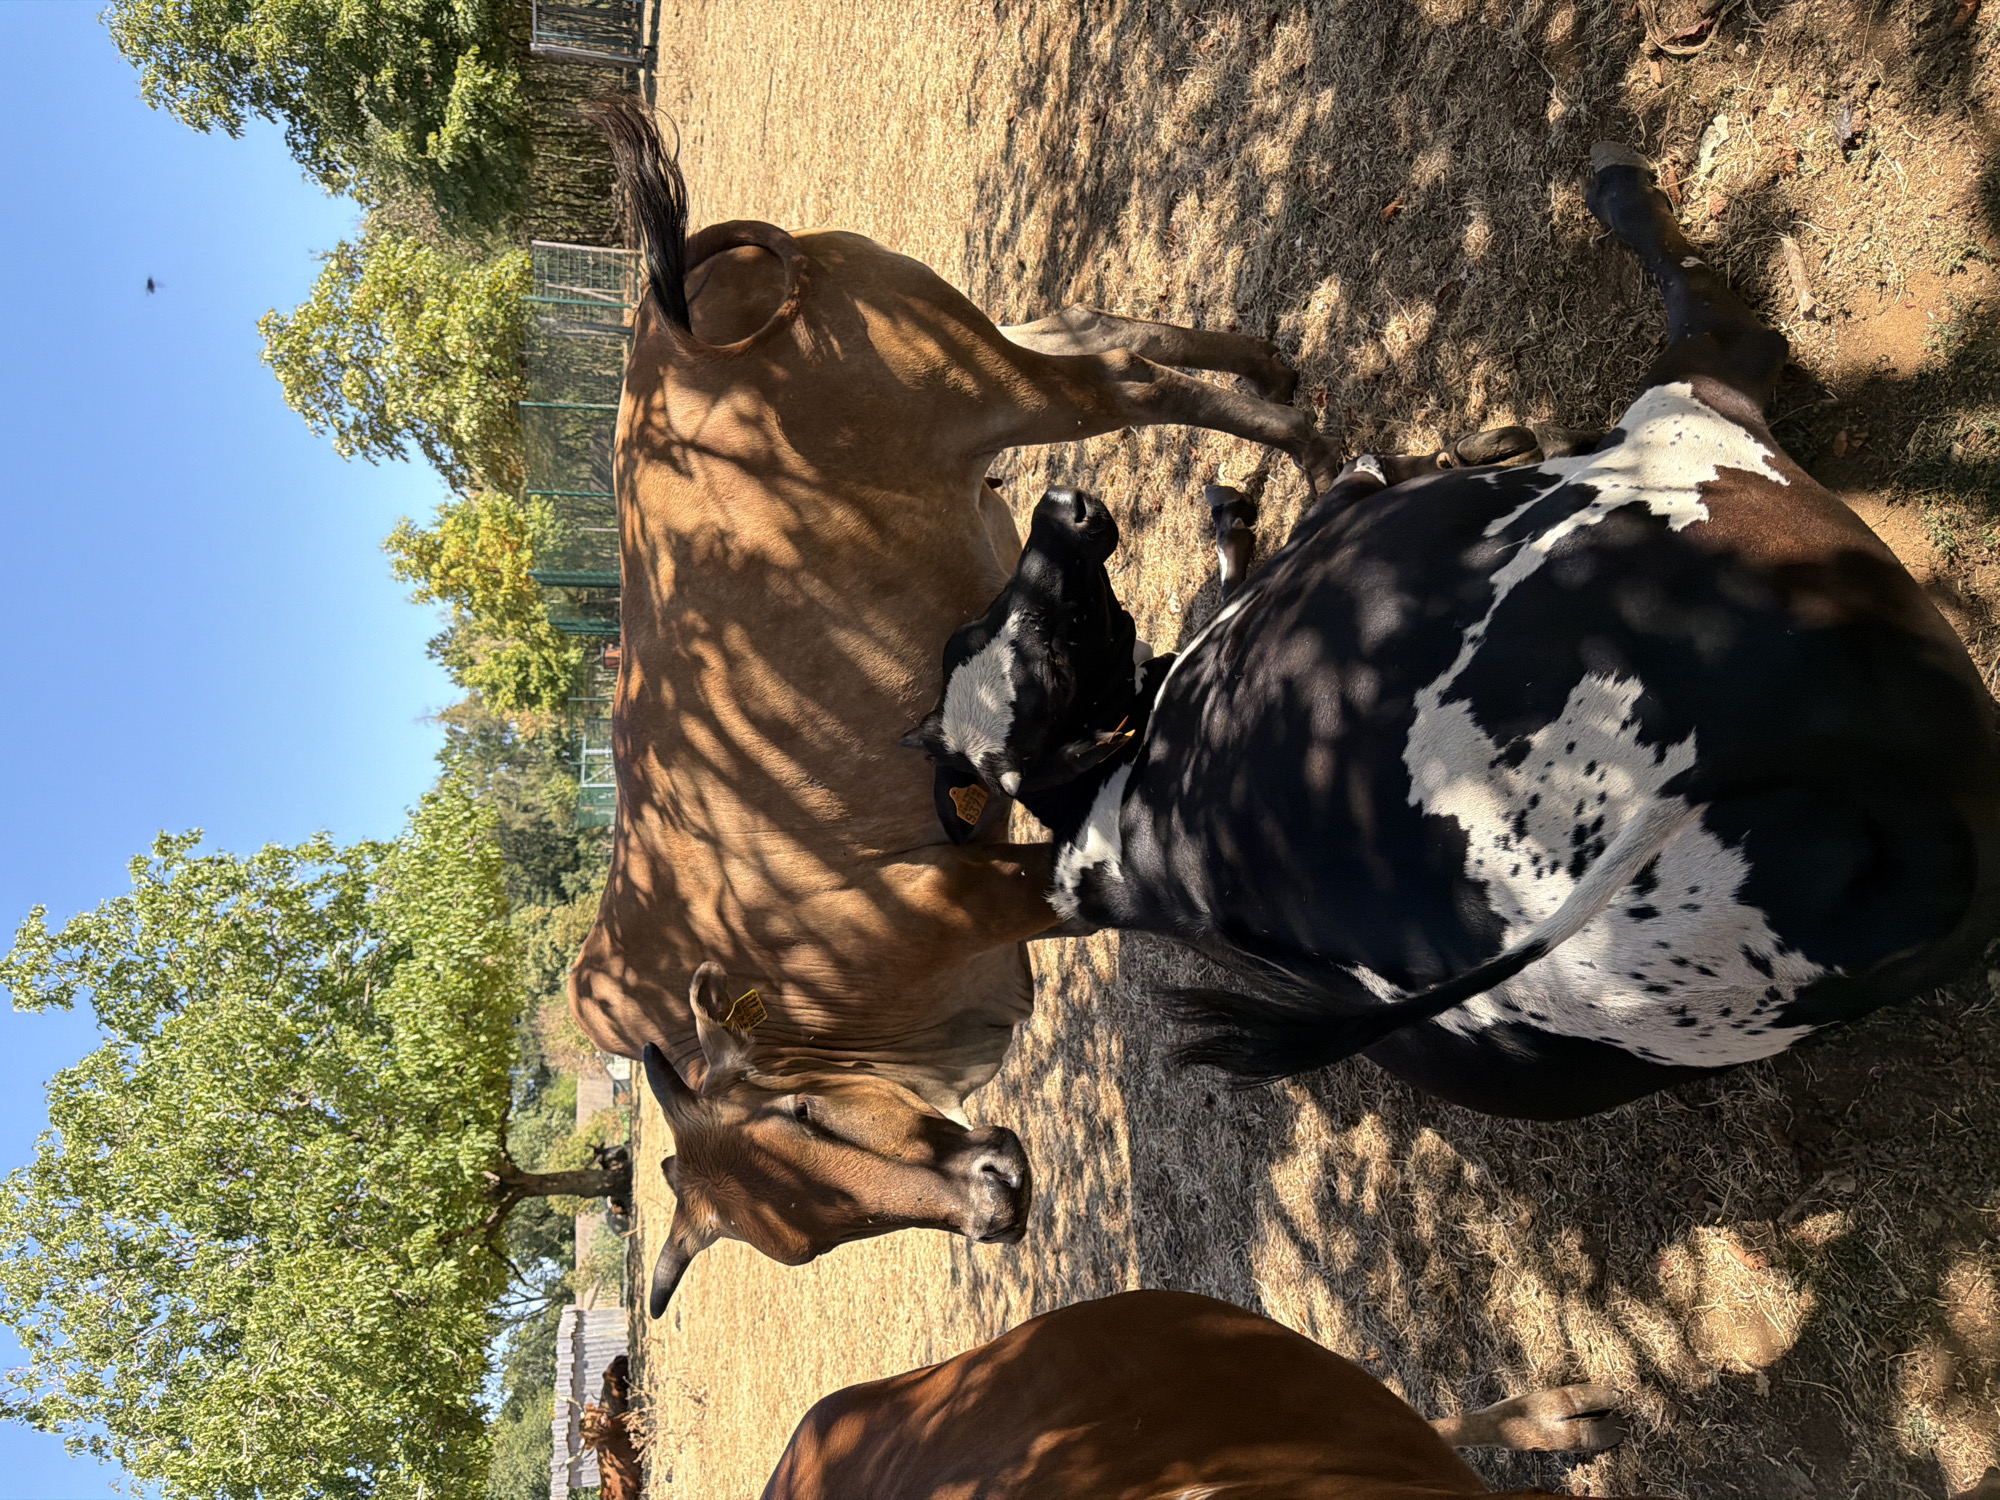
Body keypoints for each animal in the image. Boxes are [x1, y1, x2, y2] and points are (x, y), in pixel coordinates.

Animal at [566, 97, 1341, 1312]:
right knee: (1096, 322)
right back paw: (1273, 369)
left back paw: (1314, 447)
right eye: (811, 1238)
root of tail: (662, 327)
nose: (994, 1201)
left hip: (1003, 392)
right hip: (984, 341)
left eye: (804, 1113)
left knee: (1125, 377)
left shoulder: (983, 888)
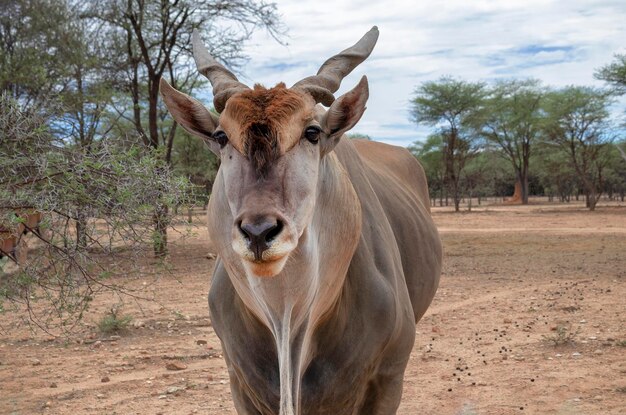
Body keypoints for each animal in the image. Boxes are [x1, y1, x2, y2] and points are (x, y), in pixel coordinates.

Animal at [161, 26, 444, 415]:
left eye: (312, 132)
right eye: (221, 136)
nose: (259, 232)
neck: (289, 326)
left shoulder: (389, 378)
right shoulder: (239, 384)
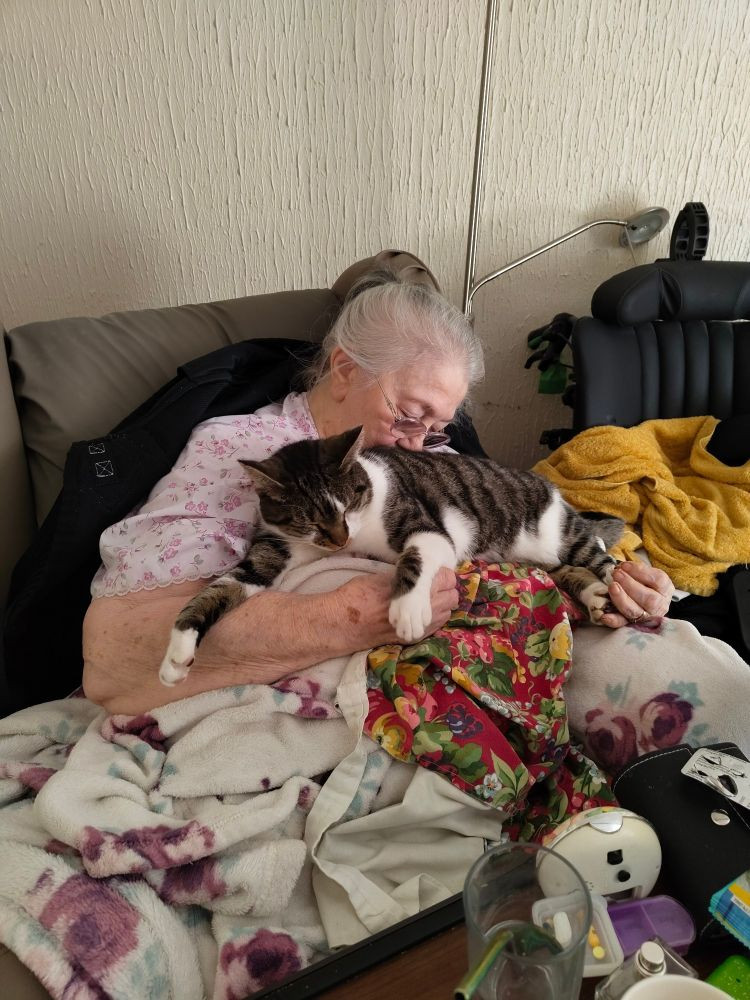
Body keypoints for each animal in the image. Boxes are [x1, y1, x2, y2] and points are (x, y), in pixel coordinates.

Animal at [159, 426, 624, 684]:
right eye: (310, 521)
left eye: (347, 506)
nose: (339, 541)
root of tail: (548, 485)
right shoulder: (275, 547)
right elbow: (219, 589)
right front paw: (176, 655)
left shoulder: (430, 528)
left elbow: (415, 558)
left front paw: (408, 610)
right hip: (534, 554)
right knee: (562, 568)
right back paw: (594, 596)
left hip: (552, 531)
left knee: (597, 551)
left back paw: (617, 590)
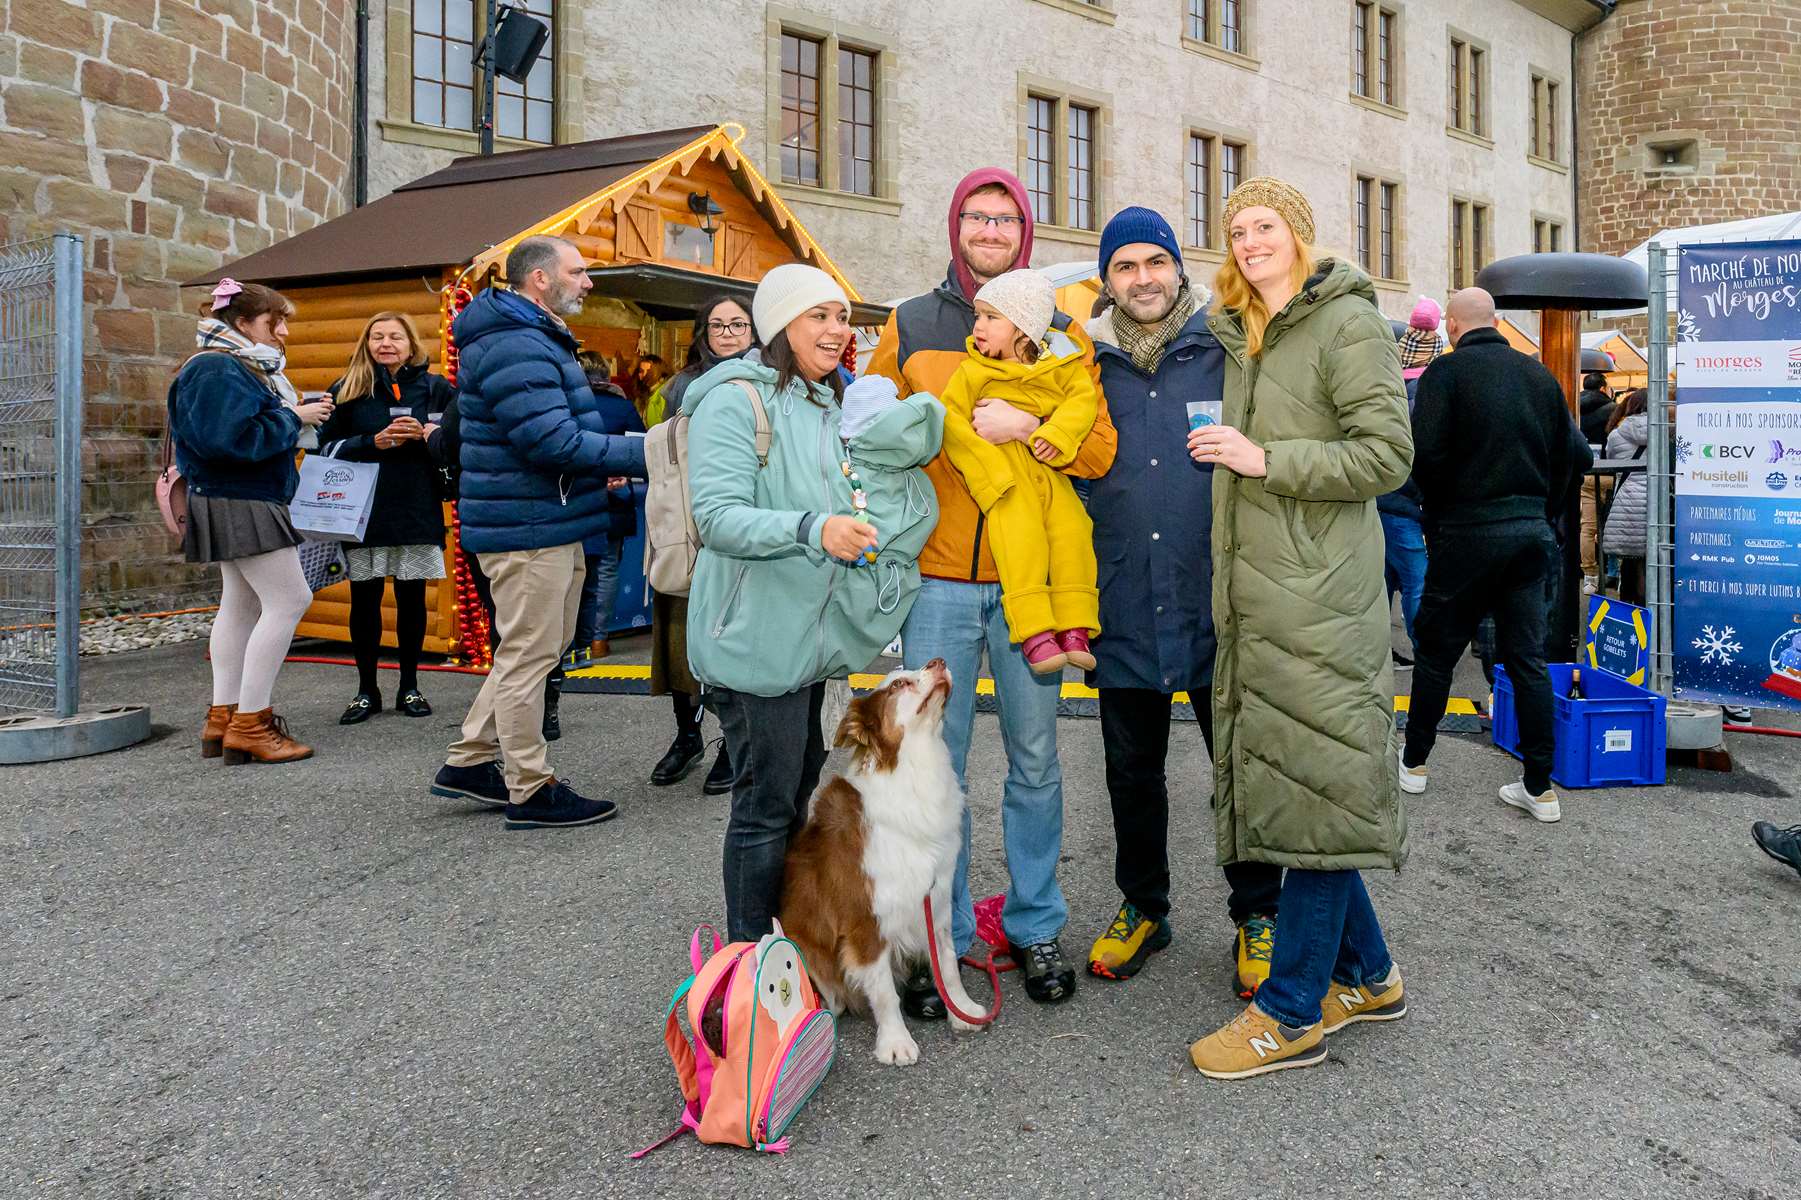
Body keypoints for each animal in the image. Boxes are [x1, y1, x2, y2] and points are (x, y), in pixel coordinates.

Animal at [774, 659, 986, 1059]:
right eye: (897, 685)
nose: (939, 662)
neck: (913, 770)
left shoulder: (936, 899)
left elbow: (948, 963)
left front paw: (961, 1010)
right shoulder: (865, 921)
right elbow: (885, 991)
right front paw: (896, 1042)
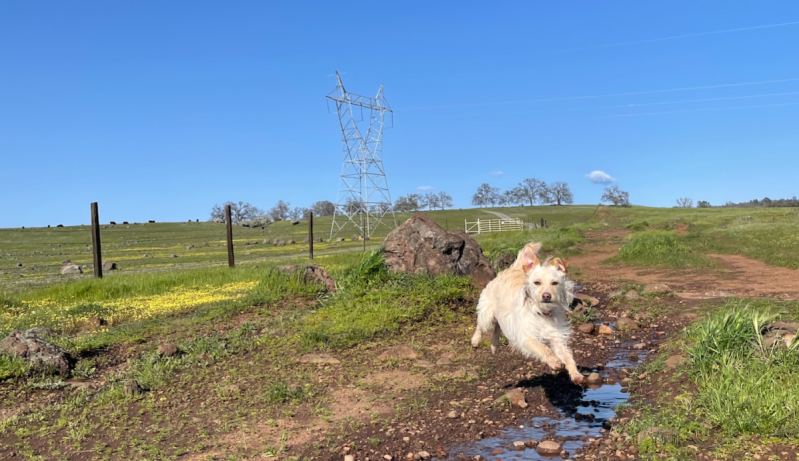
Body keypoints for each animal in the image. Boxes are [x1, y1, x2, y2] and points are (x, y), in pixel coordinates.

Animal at [472, 243, 584, 382]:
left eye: (555, 283)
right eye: (537, 282)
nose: (546, 296)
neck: (542, 312)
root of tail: (511, 269)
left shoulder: (556, 338)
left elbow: (567, 356)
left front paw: (576, 374)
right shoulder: (526, 337)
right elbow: (544, 348)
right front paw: (556, 362)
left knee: (498, 326)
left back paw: (494, 345)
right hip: (486, 313)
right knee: (481, 325)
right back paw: (475, 340)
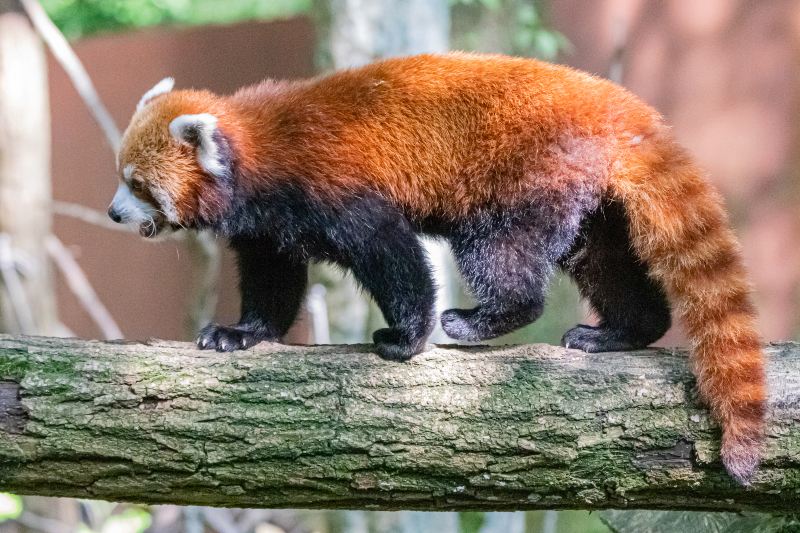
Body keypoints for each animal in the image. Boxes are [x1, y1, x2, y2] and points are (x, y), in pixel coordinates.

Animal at [108, 52, 768, 484]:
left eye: (138, 184)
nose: (114, 212)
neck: (256, 153)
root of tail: (613, 103)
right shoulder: (269, 227)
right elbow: (273, 281)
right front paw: (241, 333)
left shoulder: (333, 188)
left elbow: (392, 253)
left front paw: (407, 337)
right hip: (590, 202)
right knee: (603, 264)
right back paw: (619, 332)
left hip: (521, 177)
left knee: (505, 259)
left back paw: (478, 320)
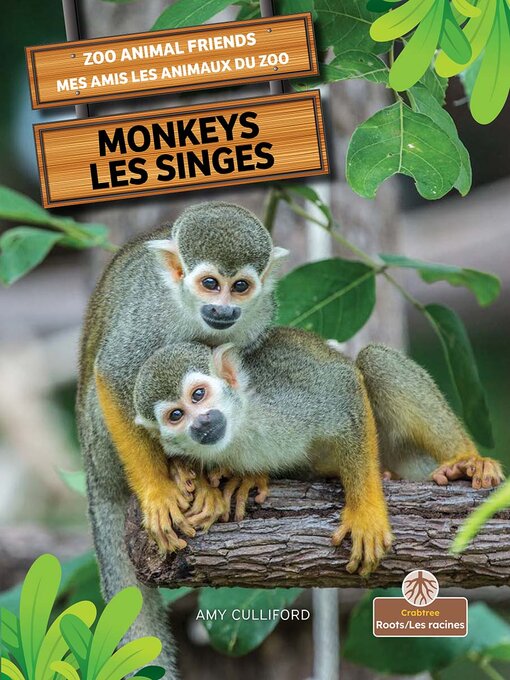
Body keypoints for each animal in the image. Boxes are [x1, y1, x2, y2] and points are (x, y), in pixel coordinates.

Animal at [76, 202, 288, 676]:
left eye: (240, 287)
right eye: (210, 283)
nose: (223, 310)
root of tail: (93, 476)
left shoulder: (258, 314)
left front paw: (240, 474)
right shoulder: (149, 314)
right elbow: (112, 376)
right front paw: (157, 492)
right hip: (99, 444)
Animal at [133, 327, 394, 578]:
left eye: (198, 394)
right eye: (176, 415)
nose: (201, 422)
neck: (242, 425)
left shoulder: (286, 399)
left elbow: (345, 389)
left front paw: (365, 513)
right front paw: (198, 482)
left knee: (375, 359)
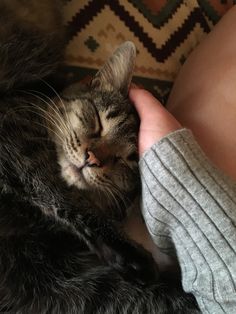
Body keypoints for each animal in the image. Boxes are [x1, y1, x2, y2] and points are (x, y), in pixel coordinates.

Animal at [0, 1, 199, 312]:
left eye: (128, 159)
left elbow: (150, 300)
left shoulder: (57, 281)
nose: (91, 158)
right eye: (98, 121)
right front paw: (132, 253)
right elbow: (65, 194)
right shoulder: (17, 139)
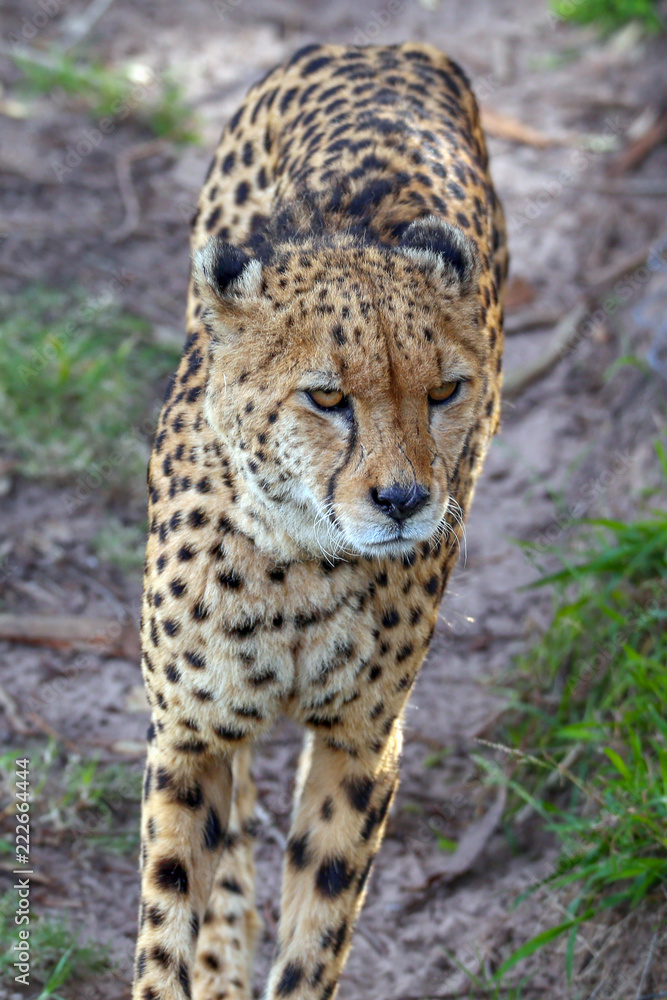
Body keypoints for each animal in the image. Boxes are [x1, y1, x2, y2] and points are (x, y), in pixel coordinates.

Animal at [132, 41, 507, 1000]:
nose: (404, 501)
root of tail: (381, 47)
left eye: (444, 391)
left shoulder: (363, 740)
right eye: (327, 399)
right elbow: (167, 911)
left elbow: (320, 921)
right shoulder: (185, 732)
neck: (298, 560)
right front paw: (196, 957)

**What is needed**
When a line among the entries above contains "back", copy it.

**Written reply**
right back paw: (1273, 369)
left back paw: (1314, 447)
right back paw: (594, 596)
left back paw: (617, 590)
left back paw: (494, 345)
right back paw: (475, 340)
right back paw: (619, 332)
left back paw: (478, 320)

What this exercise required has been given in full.